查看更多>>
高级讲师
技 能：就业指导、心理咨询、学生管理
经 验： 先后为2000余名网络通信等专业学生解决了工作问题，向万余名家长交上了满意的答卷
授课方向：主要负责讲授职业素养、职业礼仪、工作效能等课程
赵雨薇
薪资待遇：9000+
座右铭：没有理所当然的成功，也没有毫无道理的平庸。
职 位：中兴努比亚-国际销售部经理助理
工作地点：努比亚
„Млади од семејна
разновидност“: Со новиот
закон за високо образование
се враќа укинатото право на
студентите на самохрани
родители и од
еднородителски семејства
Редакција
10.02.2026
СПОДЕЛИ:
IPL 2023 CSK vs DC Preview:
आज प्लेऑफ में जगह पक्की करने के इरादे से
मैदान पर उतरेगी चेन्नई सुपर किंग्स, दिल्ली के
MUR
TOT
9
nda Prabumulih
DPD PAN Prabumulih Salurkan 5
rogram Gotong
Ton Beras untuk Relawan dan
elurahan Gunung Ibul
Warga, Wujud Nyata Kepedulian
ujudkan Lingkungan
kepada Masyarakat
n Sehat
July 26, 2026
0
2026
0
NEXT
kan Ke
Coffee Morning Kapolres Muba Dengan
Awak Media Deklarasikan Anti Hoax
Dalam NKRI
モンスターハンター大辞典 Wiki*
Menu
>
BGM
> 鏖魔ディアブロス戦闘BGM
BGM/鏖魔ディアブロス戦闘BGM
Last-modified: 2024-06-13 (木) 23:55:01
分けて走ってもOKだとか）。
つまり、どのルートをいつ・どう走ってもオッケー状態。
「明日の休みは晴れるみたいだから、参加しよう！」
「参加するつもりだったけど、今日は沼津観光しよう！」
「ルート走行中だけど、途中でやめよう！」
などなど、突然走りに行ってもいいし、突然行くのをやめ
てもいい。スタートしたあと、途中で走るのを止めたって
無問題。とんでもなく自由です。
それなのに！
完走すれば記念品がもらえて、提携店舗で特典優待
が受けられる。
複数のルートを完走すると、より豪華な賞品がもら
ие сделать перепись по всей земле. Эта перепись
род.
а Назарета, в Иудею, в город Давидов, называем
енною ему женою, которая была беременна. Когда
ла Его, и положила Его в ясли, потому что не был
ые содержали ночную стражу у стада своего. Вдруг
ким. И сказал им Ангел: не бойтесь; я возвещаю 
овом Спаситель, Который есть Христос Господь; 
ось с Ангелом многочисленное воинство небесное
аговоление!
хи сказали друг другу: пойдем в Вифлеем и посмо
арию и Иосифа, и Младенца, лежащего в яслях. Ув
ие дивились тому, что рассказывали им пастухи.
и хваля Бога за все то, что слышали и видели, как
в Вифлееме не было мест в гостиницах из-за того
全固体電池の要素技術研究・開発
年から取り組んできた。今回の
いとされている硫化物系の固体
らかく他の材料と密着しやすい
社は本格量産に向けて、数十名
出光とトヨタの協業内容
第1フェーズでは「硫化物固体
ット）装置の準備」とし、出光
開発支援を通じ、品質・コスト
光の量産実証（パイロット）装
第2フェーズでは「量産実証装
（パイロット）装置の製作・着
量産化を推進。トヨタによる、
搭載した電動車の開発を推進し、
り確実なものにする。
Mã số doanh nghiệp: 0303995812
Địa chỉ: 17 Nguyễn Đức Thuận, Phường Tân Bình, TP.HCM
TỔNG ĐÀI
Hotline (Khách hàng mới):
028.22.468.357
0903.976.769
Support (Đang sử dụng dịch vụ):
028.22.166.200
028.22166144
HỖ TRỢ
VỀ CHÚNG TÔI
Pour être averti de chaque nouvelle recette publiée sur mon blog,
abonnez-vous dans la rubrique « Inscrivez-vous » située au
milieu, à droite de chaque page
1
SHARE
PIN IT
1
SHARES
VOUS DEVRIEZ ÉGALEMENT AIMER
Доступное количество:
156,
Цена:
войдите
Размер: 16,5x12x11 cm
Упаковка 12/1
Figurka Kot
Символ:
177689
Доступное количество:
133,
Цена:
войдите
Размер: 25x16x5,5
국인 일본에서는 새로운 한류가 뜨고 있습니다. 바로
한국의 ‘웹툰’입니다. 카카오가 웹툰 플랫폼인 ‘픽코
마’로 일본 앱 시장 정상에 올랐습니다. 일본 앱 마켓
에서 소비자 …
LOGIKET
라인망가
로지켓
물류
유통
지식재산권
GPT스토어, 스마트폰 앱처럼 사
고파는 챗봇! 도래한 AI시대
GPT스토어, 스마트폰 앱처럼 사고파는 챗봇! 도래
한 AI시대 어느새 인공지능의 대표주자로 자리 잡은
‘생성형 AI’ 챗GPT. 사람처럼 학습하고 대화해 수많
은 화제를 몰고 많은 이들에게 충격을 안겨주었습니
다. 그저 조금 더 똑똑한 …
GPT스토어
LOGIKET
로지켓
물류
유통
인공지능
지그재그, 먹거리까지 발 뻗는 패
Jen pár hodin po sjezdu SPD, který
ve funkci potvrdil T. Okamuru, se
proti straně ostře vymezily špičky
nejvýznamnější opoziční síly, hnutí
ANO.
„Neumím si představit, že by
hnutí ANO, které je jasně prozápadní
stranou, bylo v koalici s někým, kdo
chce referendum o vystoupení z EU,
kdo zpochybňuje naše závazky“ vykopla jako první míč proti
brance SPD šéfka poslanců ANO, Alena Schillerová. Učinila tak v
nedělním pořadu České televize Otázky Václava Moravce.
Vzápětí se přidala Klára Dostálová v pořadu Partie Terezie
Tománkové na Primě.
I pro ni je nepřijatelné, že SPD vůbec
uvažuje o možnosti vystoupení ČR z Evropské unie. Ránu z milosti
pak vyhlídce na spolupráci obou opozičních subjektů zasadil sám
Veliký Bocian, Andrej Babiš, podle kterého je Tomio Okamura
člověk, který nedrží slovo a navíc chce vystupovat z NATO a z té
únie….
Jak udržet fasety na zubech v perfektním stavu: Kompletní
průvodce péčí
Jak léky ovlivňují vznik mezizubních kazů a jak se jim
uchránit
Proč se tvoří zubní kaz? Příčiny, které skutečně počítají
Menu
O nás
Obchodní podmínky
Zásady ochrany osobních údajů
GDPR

============================================================

WHAT YOU ARE ASKED TO DO: Word for word, write out all of the entries again.

EXERCISE ANSWER:
查看更多>>
高级讲师
技 能：就业指导、心理咨询、学生管理
经 验： 先后为2000余名网络通信等专业学生解决了工作问题，向万余名家长交上了满意的答卷
授课方向：主要负责讲授职业素养、职业礼仪、工作效能等课程
赵雨薇
薪资待遇：9000+
座右铭：没有理所当然的成功，也没有毫无道理的平庸。
职 位：中兴努比亚-国际销售部经理助理
工作地点：努比亚
„Млади од семејна
разновидност“: Со новиот
закон за високо образование
се враќа укинатото право на
студентите на самохрани
родители и од
еднородителски семејства
Редакција
10.02.2026
СПОДЕЛИ:
IPL 2023 CSK vs DC Preview:
आज प्लेऑफ में जगह पक्की करने के इरादे से
मैदान पर उतरेगी चेन्नई सुपर किंग्स, दिल्ली के
MUR
TOT
9
nda Prabumulih
DPD PAN Prabumulih Salurkan 5
rogram Gotong
Ton Beras untuk Relawan dan
elurahan Gunung Ibul
Warga, Wujud Nyata Kepedulian
ujudkan Lingkungan
kepada Masyarakat
n Sehat
July 26, 2026
0
2026
0
NEXT
kan Ke
Coffee Morning Kapolres Muba Dengan
Awak Media Deklarasikan Anti Hoax
Dalam NKRI
モンスターハンター大辞典 Wiki*
Menu
>
BGM
> 鏖魔ディアブロス戦闘BGM
BGM/鏖魔ディアブロス戦闘BGM
Last-modified: 2024-06-13 (木) 23:55:01
分けて走ってもOKだとか）。
つまり、どのルートをいつ・どう走ってもオッケー状態。
「明日の休みは晴れるみたいだから、参加しよう！」
「参加するつもりだったけど、今日は沼津観光しよう！」
「ルート走行中だけど、途中でやめよう！」
などなど、突然走りに行ってもいいし、突然行くのをやめ
てもいい。スタートしたあと、途中で走るのを止めたって
無問題。とんでもなく自由です。
それなのに！
完走すれば記念品がもらえて、提携店舗で特典優待
が受けられる。
複数のルートを完走すると、より豪華な賞品がもら
ие сделать перепись по всей земле. Эта перепись
род.
а Назарета, в Иудею, в город Давидов, называем
енною ему женою, которая была беременна. Когда
ла Его, и положила Его в ясли, потому что не был
ые содержали ночную стражу у стада своего. Вдруг
ким. И сказал им Ангел: не бойтесь; я возвещаю 
овом Спаситель, Который есть Христос Господь; 
ось с Ангелом многочисленное воинство небесное
аговоление!
хи сказали друг другу: пойдем в Вифлеем и посмо
арию и Иосифа, и Младенца, лежащего в яслях. Ув
ие дивились тому, что рассказывали им пастухи.
и хваля Бога за все то, что слышали и видели, как
в Вифлееме не было мест в гостиницах из-за того
全固体電池の要素技術研究・開発
年から取り組んできた。今回の
いとされている硫化物系の固体
らかく他の材料と密着しやすい
社は本格量産に向けて、数十名
出光とトヨタの協業内容
第1フェーズでは「硫化物固体
ット）装置の準備」とし、出光
開発支援を通じ、品質・コスト
光の量産実証（パイロット）装
第2フェーズでは「量産実証装
（パイロット）装置の製作・着
量産化を推進。トヨタによる、
搭載した電動車の開発を推進し、
り確実なものにする。
Mã số doanh nghiệp: 0303995812
Địa chỉ: 17 Nguyễn Đức Thuận, Phường Tân Bình, TP.HCM
TỔNG ĐÀI
Hotline (Khách hàng mới):
028.22.468.357
0903.976.769
Support (Đang sử dụng dịch vụ):
028.22.166.200
028.22166144
HỖ TRỢ
VỀ CHÚNG TÔI
Pour être averti de chaque nouvelle recette publiée sur mon blog,
abonnez-vous dans la rubrique « Inscrivez-vous » située au
milieu, à droite de chaque page
1
SHARE
PIN IT
1
SHARES
VOUS DEVRIEZ ÉGALEMENT AIMER
Доступное количество:
156,
Цена:
войдите
Размер: 16,5x12x11 cm
Упаковка 12/1
Figurka Kot
Символ:
177689
Доступное количество:
133,
Цена:
войдите
Размер: 25x16x5,5
국인 일본에서는 새로운 한류가 뜨고 있습니다. 바로
한국의 ‘웹툰’입니다. 카카오가 웹툰 플랫폼인 ‘픽코
마’로 일본 앱 시장 정상에 올랐습니다. 일본 앱 마켓
에서 소비자 …
LOGIKET
라인망가
로지켓
물류
유통
지식재산권
GPT스토어, 스마트폰 앱처럼 사
고파는 챗봇! 도래한 AI시대
GPT스토어, 스마트폰 앱처럼 사고파는 챗봇! 도래
한 AI시대 어느새 인공지능의 대표주자로 자리 잡은
‘생성형 AI’ 챗GPT. 사람처럼 학습하고 대화해 수많
은 화제를 몰고 많은 이들에게 충격을 안겨주었습니
다. 그저 조금 더 똑똑한 …
GPT스토어
LOGIKET
로지켓
물류
유통
인공지능
지그재그, 먹거리까지 발 뻗는 패
Jen pár hodin po sjezdu SPD, který
ve funkci potvrdil T. Okamuru, se
proti straně ostře vymezily špičky
nejvýznamnější opoziční síly, hnutí
ANO.
„Neumím si představit, že by
hnutí ANO, které je jasně prozápadní
stranou, bylo v koalici s někým, kdo
chce referendum o vystoupení z EU,
kdo zpochybňuje naše závazky“ vykopla jako první míč proti
brance SPD šéfka poslanců ANO, Alena Schillerová. Učinila tak v
nedělním pořadu České televize Otázky Václava Moravce.
Vzápětí se přidala Klára Dostálová v pořadu Partie Terezie
Tománkové na Primě.
I pro ni je nepřijatelné, že SPD vůbec
uvažuje o možnosti vystoupení ČR z Evropské unie. Ránu z milosti
pak vyhlídce na spolupráci obou opozičních subjektů zasadil sám
Veliký Bocian, Andrej Babiš, podle kterého je Tomio Okamura
člověk, který nedrží slovo a navíc chce vystupovat z NATO a z té
únie….
Jak udržet fasety na zubech v perfektním stavu: Kompletní
průvodce péčí
Jak léky ovlivňují vznik mezizubních kazů a jak se jim
uchránit
Proč se tvoří zubní kaz? Příčiny, které skutečně počítají
Menu
O nás
Obchodní podmínky
Zásady ochrany osobních údajů
GDPR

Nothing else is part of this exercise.